_Information shown_.
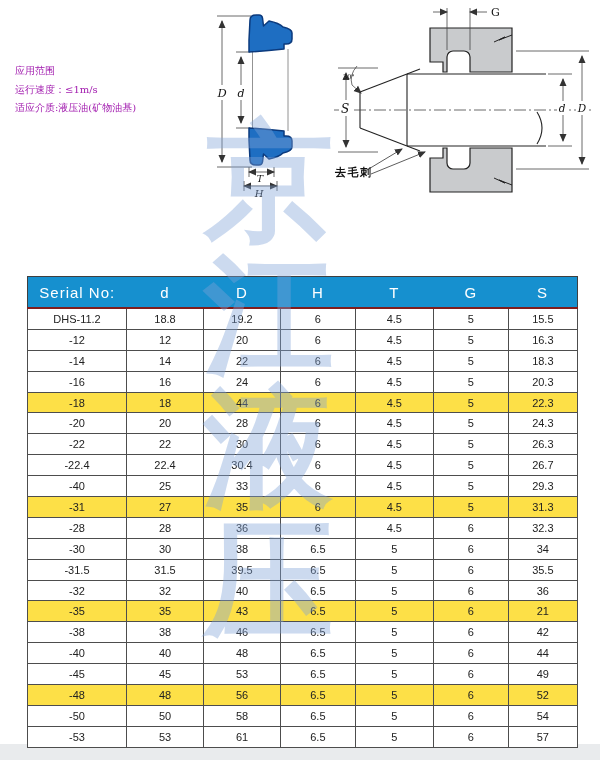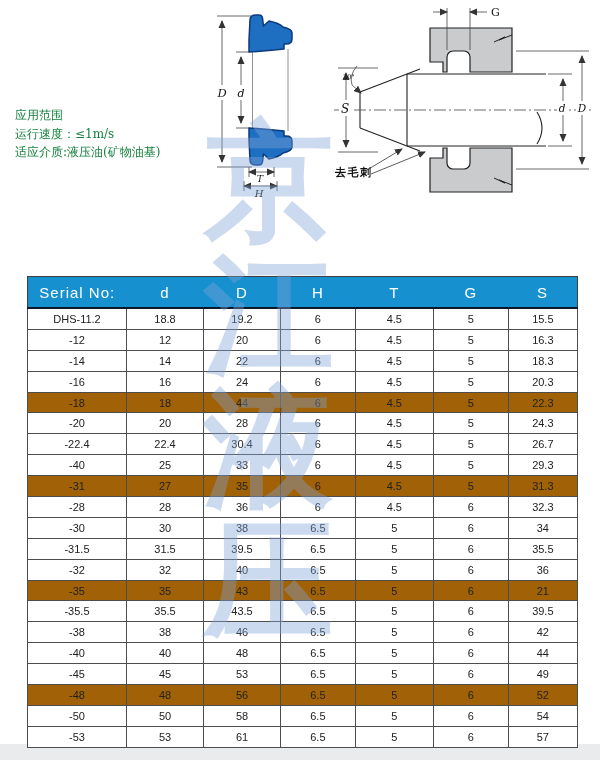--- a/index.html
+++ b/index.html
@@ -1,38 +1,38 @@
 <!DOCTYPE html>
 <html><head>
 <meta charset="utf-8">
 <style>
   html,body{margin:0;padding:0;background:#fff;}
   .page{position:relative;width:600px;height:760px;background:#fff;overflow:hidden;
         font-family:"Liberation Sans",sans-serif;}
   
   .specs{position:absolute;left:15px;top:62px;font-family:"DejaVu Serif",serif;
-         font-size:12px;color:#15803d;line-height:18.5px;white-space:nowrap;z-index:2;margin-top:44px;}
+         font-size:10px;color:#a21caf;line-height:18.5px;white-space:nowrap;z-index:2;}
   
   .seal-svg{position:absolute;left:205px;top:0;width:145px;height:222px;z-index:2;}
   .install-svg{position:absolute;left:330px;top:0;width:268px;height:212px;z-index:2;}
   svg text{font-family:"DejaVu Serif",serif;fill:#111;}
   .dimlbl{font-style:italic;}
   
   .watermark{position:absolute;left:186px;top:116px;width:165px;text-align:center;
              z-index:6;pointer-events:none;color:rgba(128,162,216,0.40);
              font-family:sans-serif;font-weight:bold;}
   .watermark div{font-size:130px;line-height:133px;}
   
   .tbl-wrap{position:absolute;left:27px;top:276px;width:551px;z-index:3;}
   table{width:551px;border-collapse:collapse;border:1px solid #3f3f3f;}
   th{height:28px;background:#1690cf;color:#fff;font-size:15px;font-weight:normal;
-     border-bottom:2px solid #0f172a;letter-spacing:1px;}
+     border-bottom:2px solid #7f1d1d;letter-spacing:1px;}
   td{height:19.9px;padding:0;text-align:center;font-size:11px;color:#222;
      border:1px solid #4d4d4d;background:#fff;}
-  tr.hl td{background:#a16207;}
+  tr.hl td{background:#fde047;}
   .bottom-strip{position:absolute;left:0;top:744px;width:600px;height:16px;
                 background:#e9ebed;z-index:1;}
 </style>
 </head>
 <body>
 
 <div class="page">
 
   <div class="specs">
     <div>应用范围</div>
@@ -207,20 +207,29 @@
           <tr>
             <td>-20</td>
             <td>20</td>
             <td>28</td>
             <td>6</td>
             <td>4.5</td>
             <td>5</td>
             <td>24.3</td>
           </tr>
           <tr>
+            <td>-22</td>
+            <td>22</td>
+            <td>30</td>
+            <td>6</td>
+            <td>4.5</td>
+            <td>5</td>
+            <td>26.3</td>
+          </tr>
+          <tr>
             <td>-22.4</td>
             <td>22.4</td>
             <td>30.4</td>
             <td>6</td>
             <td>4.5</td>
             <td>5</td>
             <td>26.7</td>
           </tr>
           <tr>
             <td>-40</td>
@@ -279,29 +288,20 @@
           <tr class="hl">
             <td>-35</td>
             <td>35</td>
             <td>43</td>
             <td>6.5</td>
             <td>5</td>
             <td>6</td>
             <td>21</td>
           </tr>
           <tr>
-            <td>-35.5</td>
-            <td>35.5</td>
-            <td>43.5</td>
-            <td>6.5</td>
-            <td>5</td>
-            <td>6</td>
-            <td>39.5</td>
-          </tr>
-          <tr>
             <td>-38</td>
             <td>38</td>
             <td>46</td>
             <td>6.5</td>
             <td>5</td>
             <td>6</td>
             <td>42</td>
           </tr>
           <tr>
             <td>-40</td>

_What is being asked_.
Can you restate all the records above word for word while dropping the pictures?

_Final answer_.
--- a/index.html
+++ b/index.html
@@ -1,38 +1,38 @@
 <!DOCTYPE html>
 <html><head>
 <meta charset="utf-8">
 <style>
   html,body{margin:0;padding:0;background:#fff;}
   .page{position:relative;width:600px;height:760px;background:#fff;overflow:hidden;
         font-family:"Liberation Sans",sans-serif;}
   
   .specs{position:absolute;left:15px;top:62px;font-family:"DejaVu Serif",serif;
-         font-size:12px;color:#15803d;line-height:18.5px;white-space:nowrap;z-index:2;margin-top:44px;}
+         font-size:10px;color:#a21caf;line-height:18.5px;white-space:nowrap;z-index:2;}
   
   .seal-svg{position:absolute;left:205px;top:0;width:145px;height:222px;z-index:2;}
   .install-svg{position:absolute;left:330px;top:0;width:268px;height:212px;z-index:2;}
   svg text{font-family:"DejaVu Serif",serif;fill:#111;}
   .dimlbl{font-style:italic;}
   
   .watermark{position:absolute;left:186px;top:116px;width:165px;text-align:center;
              z-index:6;pointer-events:none;color:rgba(128,162,216,0.40);
              font-family:sans-serif;font-weight:bold;}
   .watermark div{font-size:130px;line-height:133px;}
   
   .tbl-wrap{position:absolute;left:27px;top:276px;width:551px;z-index:3;}
   table{width:551px;border-collapse:collapse;border:1px solid #3f3f3f;}
   th{height:28px;background:#1690cf;color:#fff;font-size:15px;font-weight:normal;
-     border-bottom:2px solid #0f172a;letter-spacing:1px;}
+     border-bottom:2px solid #7f1d1d;letter-spacing:1px;}
   td{height:19.9px;padding:0;text-align:center;font-size:11px;color:#222;
      border:1px solid #4d4d4d;background:#fff;}
-  tr.hl td{background:#a16207;}
+  tr.hl td{background:#fde047;}
   .bottom-strip{position:absolute;left:0;top:744px;width:600px;height:16px;
                 background:#e9ebed;z-index:1;}
 </style>
 </head>
 <body>
 
 <div class="page">
 
   <div class="specs">
     <div>应用范围</div>
@@ -207,20 +207,29 @@
           <tr>
             <td>-20</td>
             <td>20</td>
             <td>28</td>
             <td>6</td>
             <td>4.5</td>
             <td>5</td>
             <td>24.3</td>
           </tr>
           <tr>
+            <td>-22</td>
+            <td>22</td>
+            <td>30</td>
+            <td>6</td>
+            <td>4.5</td>
+            <td>5</td>
+            <td>26.3</td>
+          </tr>
+          <tr>
             <td>-22.4</td>
             <td>22.4</td>
             <td>30.4</td>
             <td>6</td>
             <td>4.5</td>
             <td>5</td>
             <td>26.7</td>
           </tr>
           <tr>
             <td>-40</td>
@@ -279,29 +288,20 @@
           <tr class="hl">
             <td>-35</td>
             <td>35</td>
             <td>43</td>
             <td>6.5</td>
             <td>5</td>
             <td>6</td>
             <td>21</td>
           </tr>
           <tr>
-            <td>-35.5</td>
-            <td>35.5</td>
-            <td>43.5</td>
-            <td>6.5</td>
-            <td>5</td>
-            <td>6</td>
-            <td>39.5</td>
-          </tr>
-          <tr>
             <td>-38</td>
             <td>38</td>
             <td>46</td>
             <td>6.5</td>
             <td>5</td>
             <td>6</td>
             <td>42</td>
           </tr>
           <tr>
             <td>-40</td>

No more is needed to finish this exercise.